> _DATA PROVIDED_
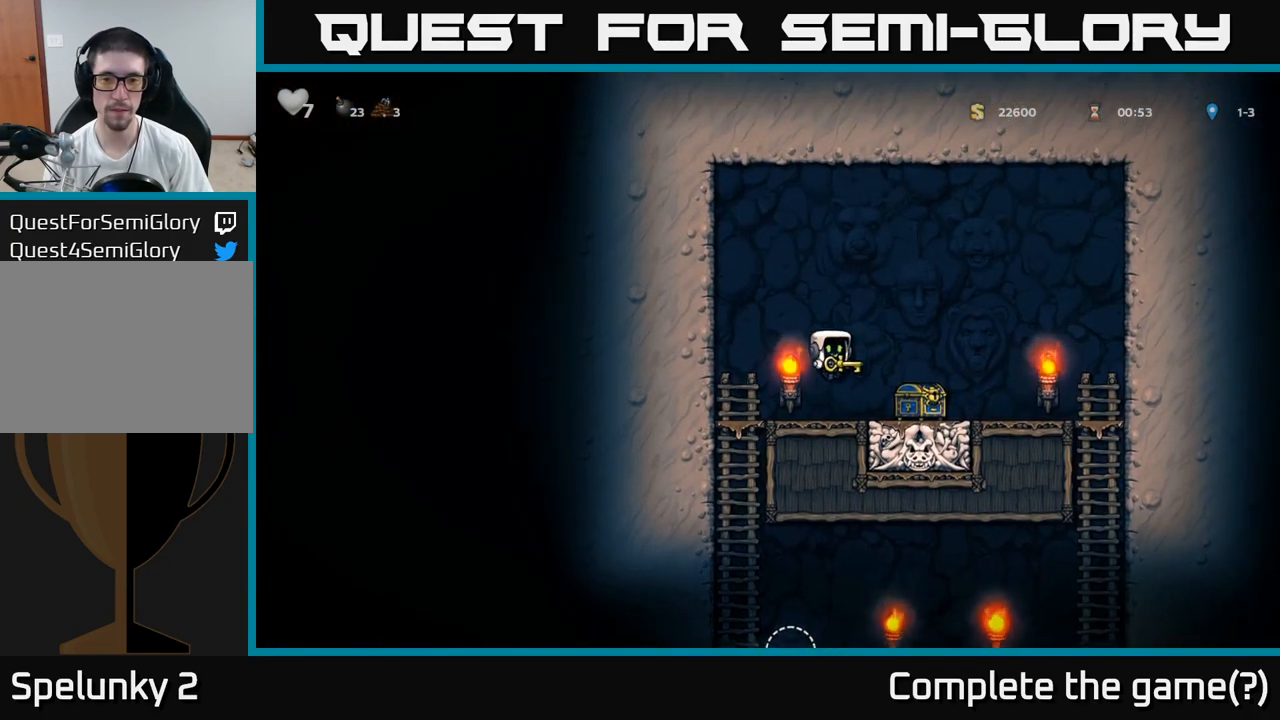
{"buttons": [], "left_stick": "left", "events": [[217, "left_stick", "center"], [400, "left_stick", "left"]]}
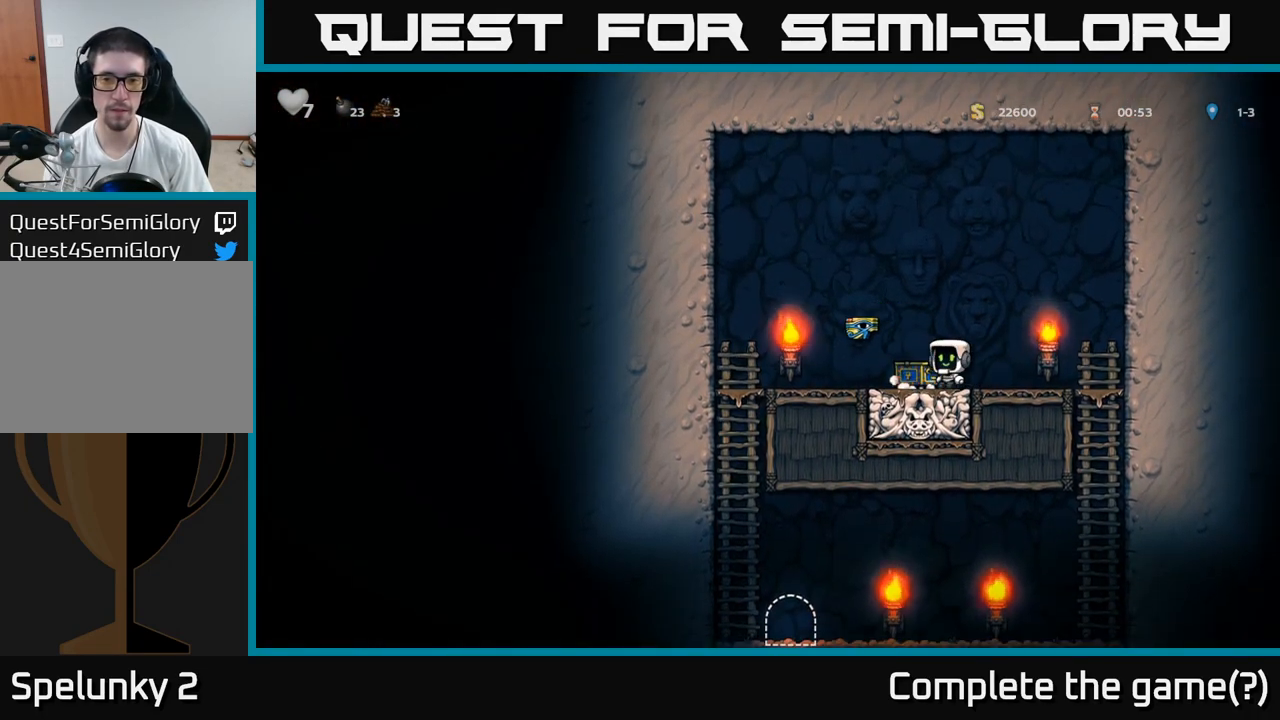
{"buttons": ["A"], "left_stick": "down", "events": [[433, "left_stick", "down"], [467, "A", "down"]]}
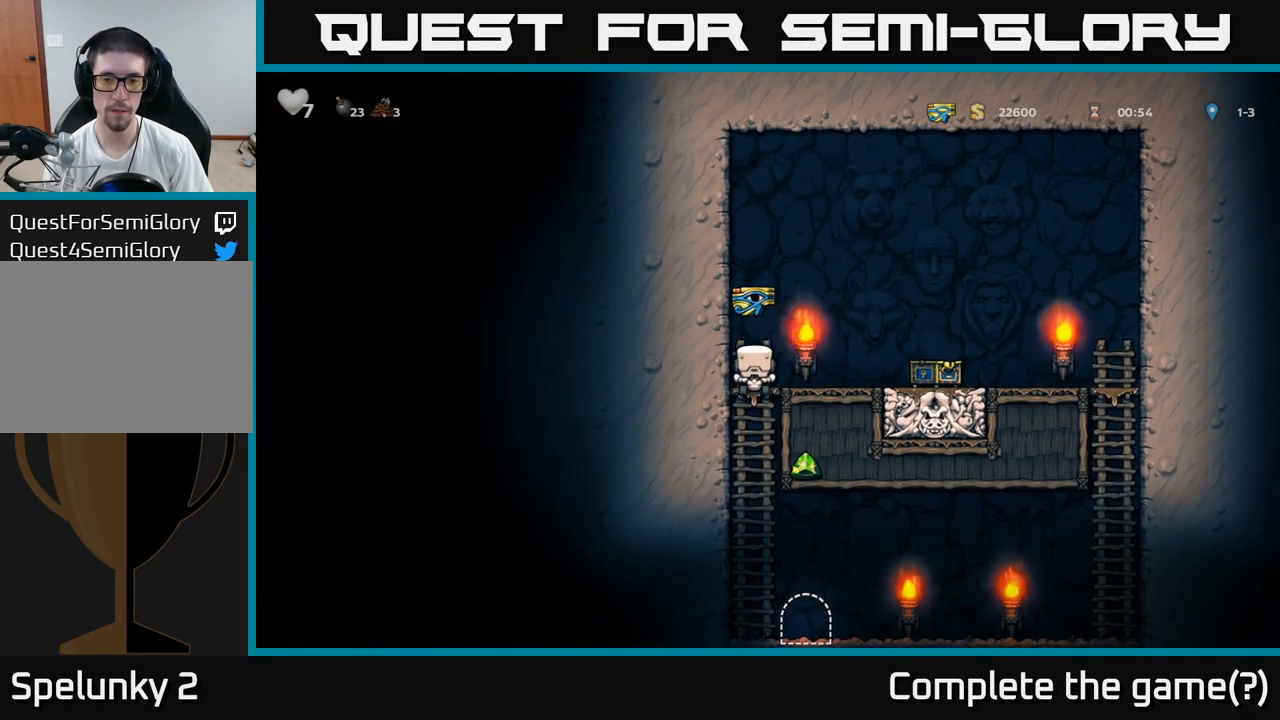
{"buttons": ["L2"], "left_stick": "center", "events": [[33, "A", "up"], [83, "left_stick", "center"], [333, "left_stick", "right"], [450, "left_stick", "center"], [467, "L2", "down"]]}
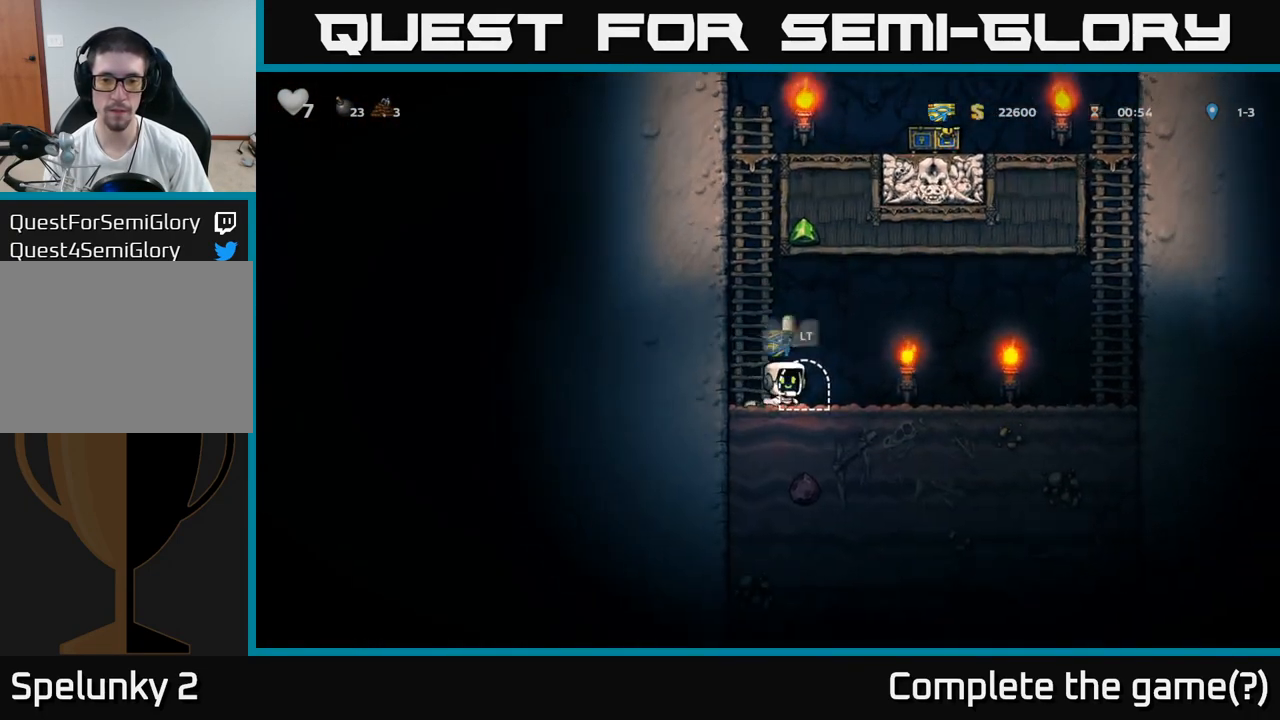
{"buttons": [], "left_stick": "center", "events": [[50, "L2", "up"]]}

...

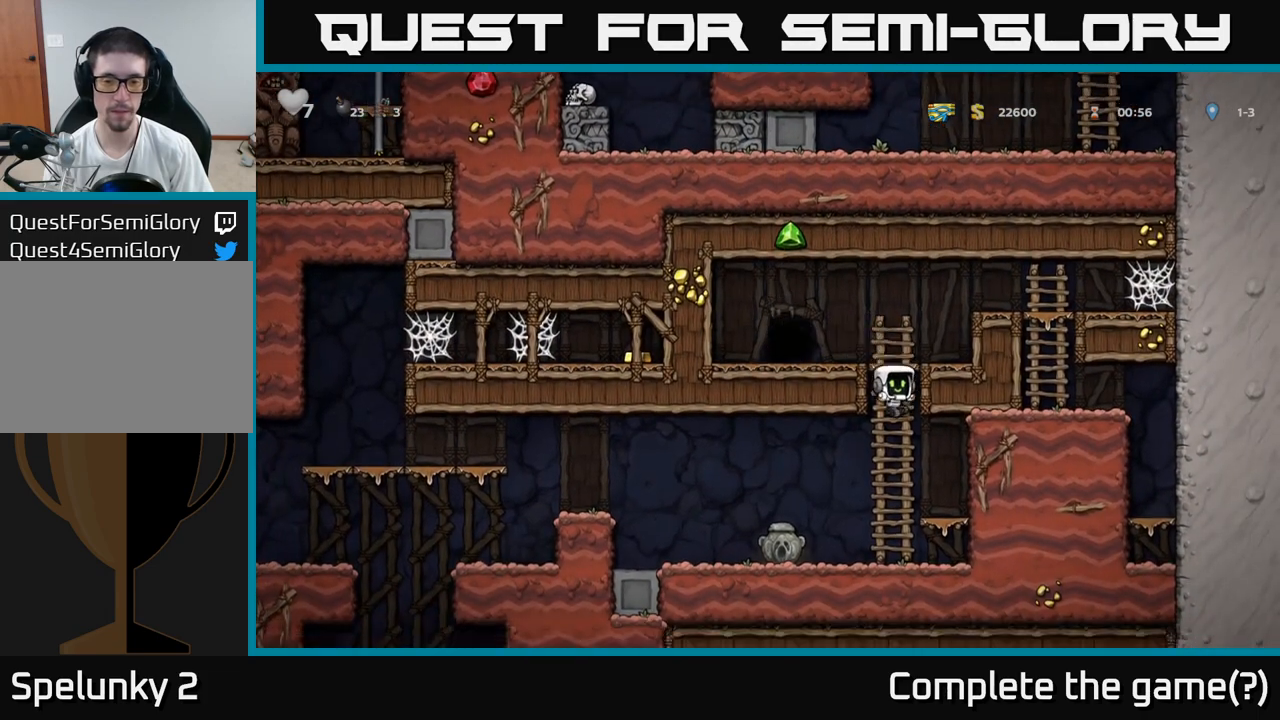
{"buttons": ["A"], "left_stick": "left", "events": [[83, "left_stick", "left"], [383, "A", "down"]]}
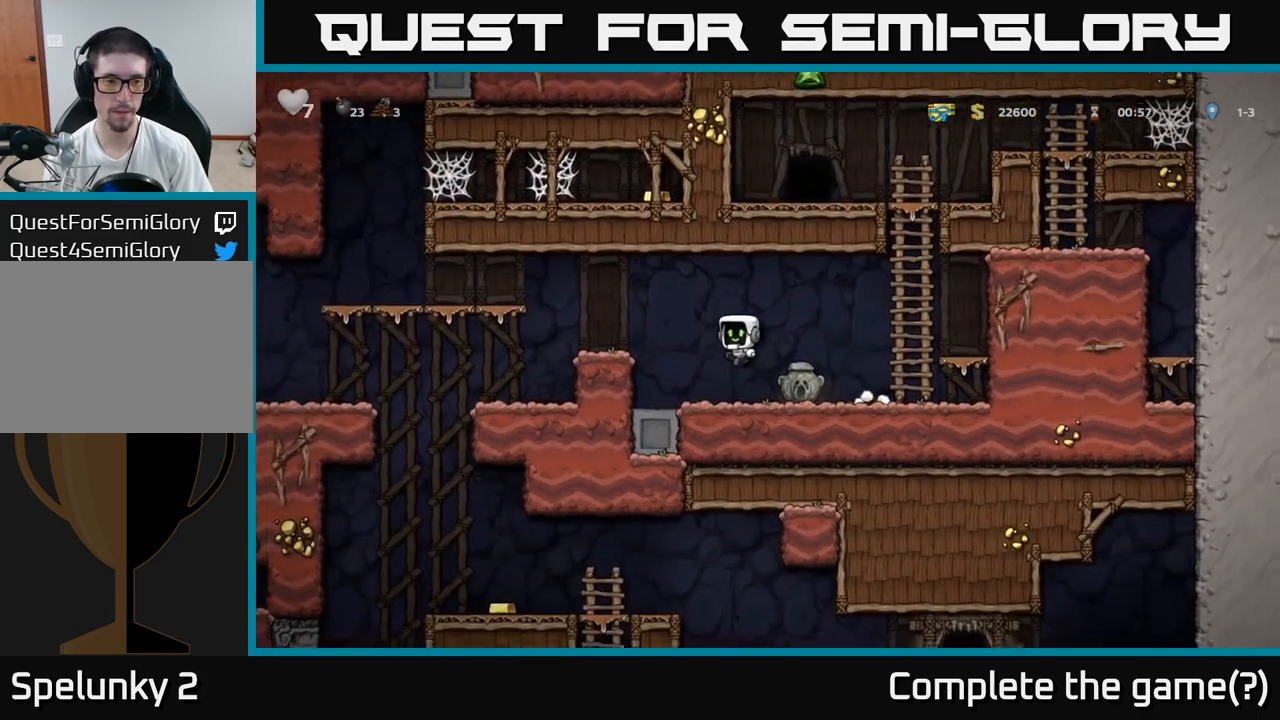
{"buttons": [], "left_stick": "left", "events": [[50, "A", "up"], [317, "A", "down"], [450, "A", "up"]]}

> _EXERCISE_
Please show all lines from the entries that contain the word "down".

> _EXERCISE ANSWER_
{"buttons": ["A"], "left_stick": "down", "events": [[433, "left_stick", "down"], [467, "A", "down"]]}
{"buttons": ["L2"], "left_stick": "center", "events": [[33, "A", "up"], [83, "left_stick", "center"], [333, "left_stick", "right"], [450, "left_stick", "center"], [467, "L2", "down"]]}
{"buttons": ["A"], "left_stick": "left", "events": [[83, "left_stick", "left"], [383, "A", "down"]]}
{"buttons": [], "left_stick": "left", "events": [[50, "A", "up"], [317, "A", "down"], [450, "A", "up"]]}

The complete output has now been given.